Assurance emprunteur

Délégation d’assurance emprunteur : que dit la loi ?

Tous les organismes bancaires imposent aujourd’hui dans la pratique que les titulaires d’un crédit immobilier, ayant pour dessein notamment de devenir propriétaire, contractent parallèlement une assurance prêt immobilier. Présentée comme un gage certain de sécurité financière, aussi bien pour les banques que pour les emprunteurs, elle a pour objet de satisfaire le remboursement des échéances non réglées du fait de la survenance d’aléas existentiels (décès, invalidité, incapacité de travail, perte d’emploi). Toutefois, ces assurances ne sont pas forcément souscrites auprès d’établissements directement en lien avec le prêteur.

Depuis la loi Lagarde de 2010, possibilité juridique est offerte d’avoir recours à la délégation, mouvement qui s’est d’ailleurs poursuivi par la suite avec de nouveaux textes protégeant les consommateurs. Mais précisément, quelles grandes dispositions législatives encadrent cette délégation d’assurance emprunteur ? Quels sont ses atouts ? Et qu’en est-il de la possibilité de la convoquer alors que l’emprunt est en cours d’exécution ? Des questionnements qui invitent clairement à une analyse méthodique du droit des contrats, ceci afin de cerner par quels moyens le législateur a voulu au fil du temps offrir davantage de liberté pour changer d’assurance… 

La loi Lagarde et la mise en avant de la délégation d’assurance

De très nombreux amendements de la loi Lagarde s’intéressent directement aux assurances crédit immobilier avec comme ambition de garantir une plus grande liberté de choix et de permettre une diminution des coûts. L’emprunteur a dès lors l’opportunité de recourir à une assurance différente de celle proposée par sa banque, à condition néanmoins de respecter le sacro-saint principe d’équivalence des garanties.

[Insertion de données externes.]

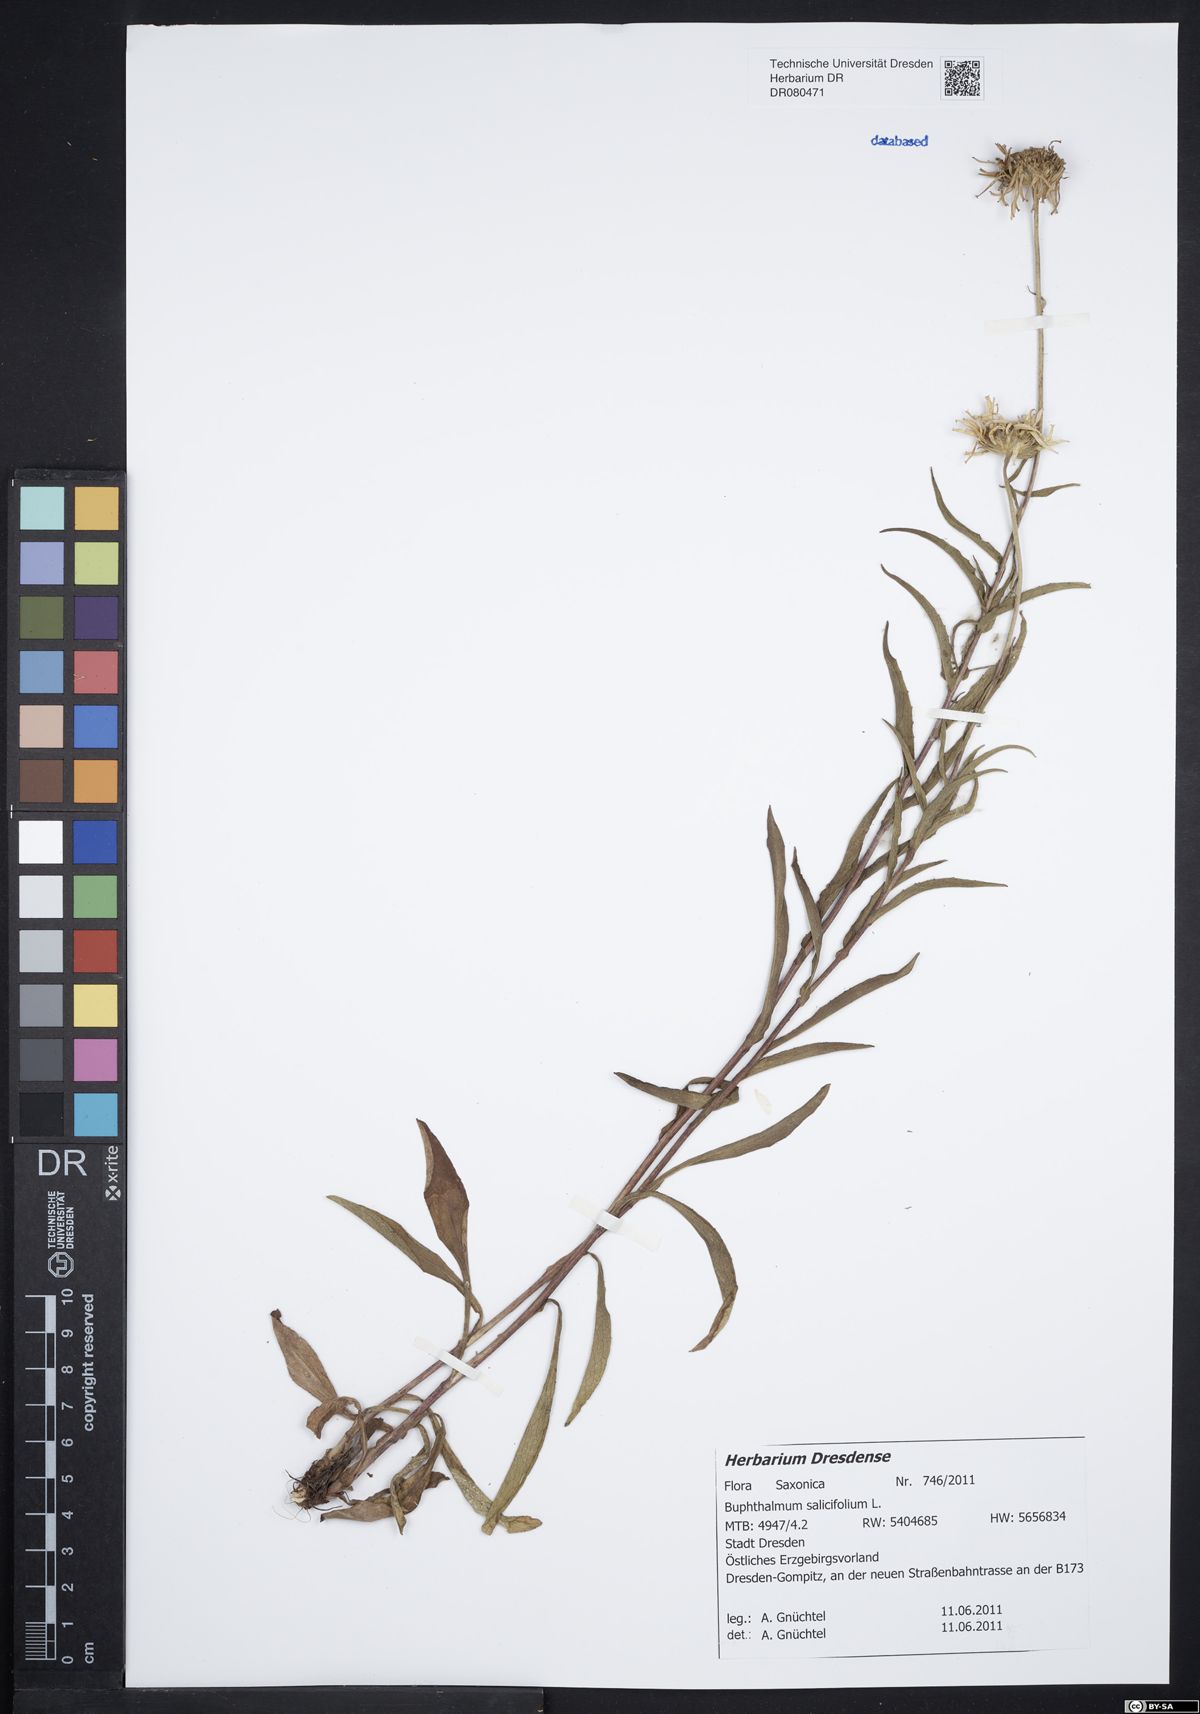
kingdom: Plantae
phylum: Tracheophyta
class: Magnoliopsida
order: Asterales
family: Asteraceae
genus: Buphthalmum
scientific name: Buphthalmum salicifolium
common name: Willow-leaved yellow-oxeye
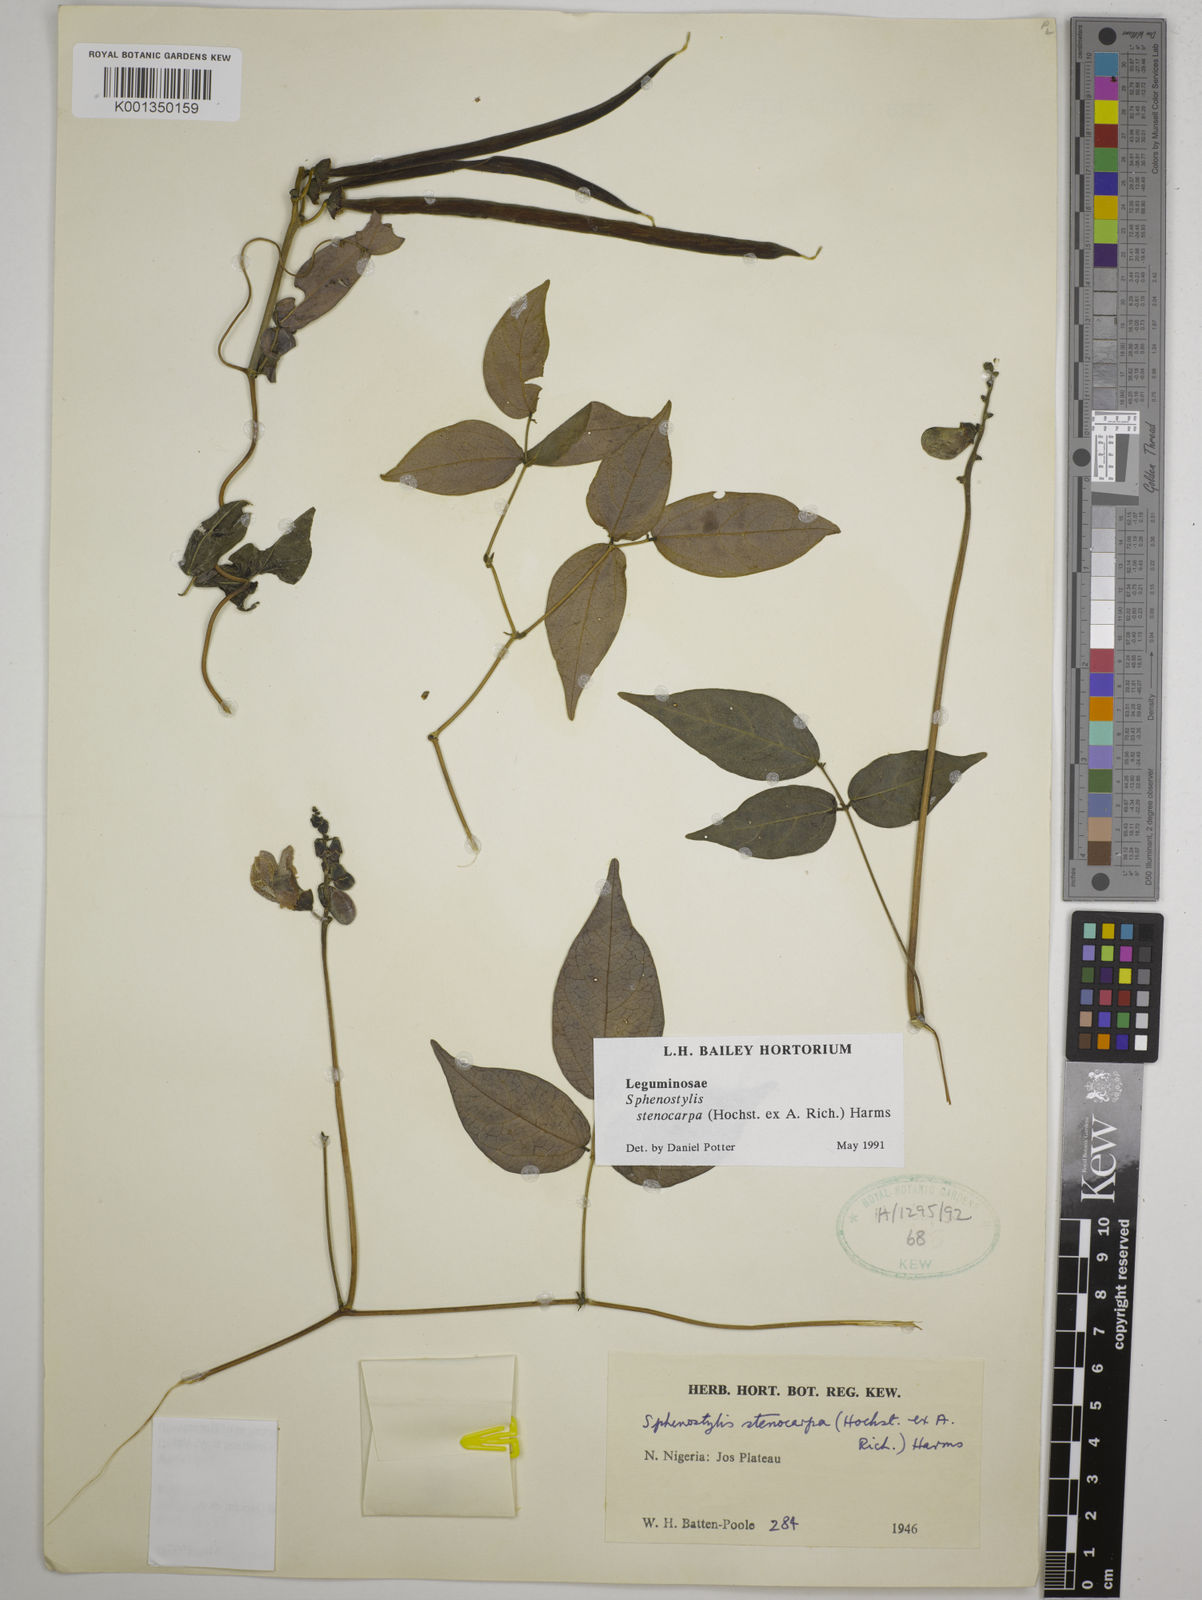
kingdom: Plantae
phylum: Tracheophyta
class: Magnoliopsida
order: Fabales
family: Fabaceae
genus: Sphenostylis
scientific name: Sphenostylis stenocarpa
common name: Yam-pea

Pour le dire autrement, il convient que les protections offertes par le nouveau contrat soient au minimum du même ordre que celles de l’organisme prêteur. Si cela n’est pas respecté, la banque est légalement parfaitement en droit d’opposer une fin de non recevoir au changement, même si elle a l’ardente obligation d’en faire part par voie écrite dans un délai ne pouvant excéder 10 jours ouvrés. En outre, elle se voit reconnaître par la loi l’impossibilité absolue, lors d’une demande de délégation d’assurance, d’exiger une compensation de nature financière, d’augmenter le coût des frais de dossier et de changer à son bon vouloir le taux d’intérêt. 

Mutuelle

Des atouts indéniables explicitement reconnus par le législateur

La loi Lagarde a également été l’occasion d’insister sur les atouts de la délégation d’assurance comparativement à la rigidité des contrats collectifs. Sur fond de libéralisation de la concurrence, les emprunteurs sont à l’évidence les premiers bénéficiaires de la diversification des contrats, de l’adjonction d’options nouvelles et de la mise en œuvre d’une tarification davantage attractive. Car, à vrai dire le bénéfice est double pour l’assuré dans la mesure où il a la possibilité de déterminer les garanties dont il a besoin au regard de sa situation personnelle (sexe, âge, état de santé, lieu d’habitation…) et de pouvoir négocier les prix dans l’optique de réaliser des économies substantielles. Un moindre coût qui peut s’expliquer également par le fait que la cotisation bénéficie d’une permanente réévaluation sur la base du capital restant à rembourser par l’emprunteur. 

La loi et la délégation d’assurance en cours de prêt

Dernier élément méritant d’être exposé ici dans le détail, il convient de bien insister sur le fait qu’une délégation n’est pas strictement cantonnée au temps périodique de la signature de l’emprunt immobilier. Le législateur, à travers des lois relativement récentes, offre en effet l’occasion d’opérer une mutation d’assurance en cours de prêt.

Ainsi, si le crédit a été conclu il y a moins d’un an, la loi Hamon de juillet 2014 peut être convoquée afin de changer d’assurance sans frais et à tout instant au cours des douze premiers mois. À l’inverse, si l’emprunt a été contracté il y a plus d’un an alors la loi Bourquin sur la résiliation annuelle, entrée en vigueur début 2018, permet d’opter pour un autre organisme de protection à la date anniversaire de la signature du prêt. Toutefois, quelle que soit la situation, le principe d’équivalence des garanties doit impérativement prévaloir.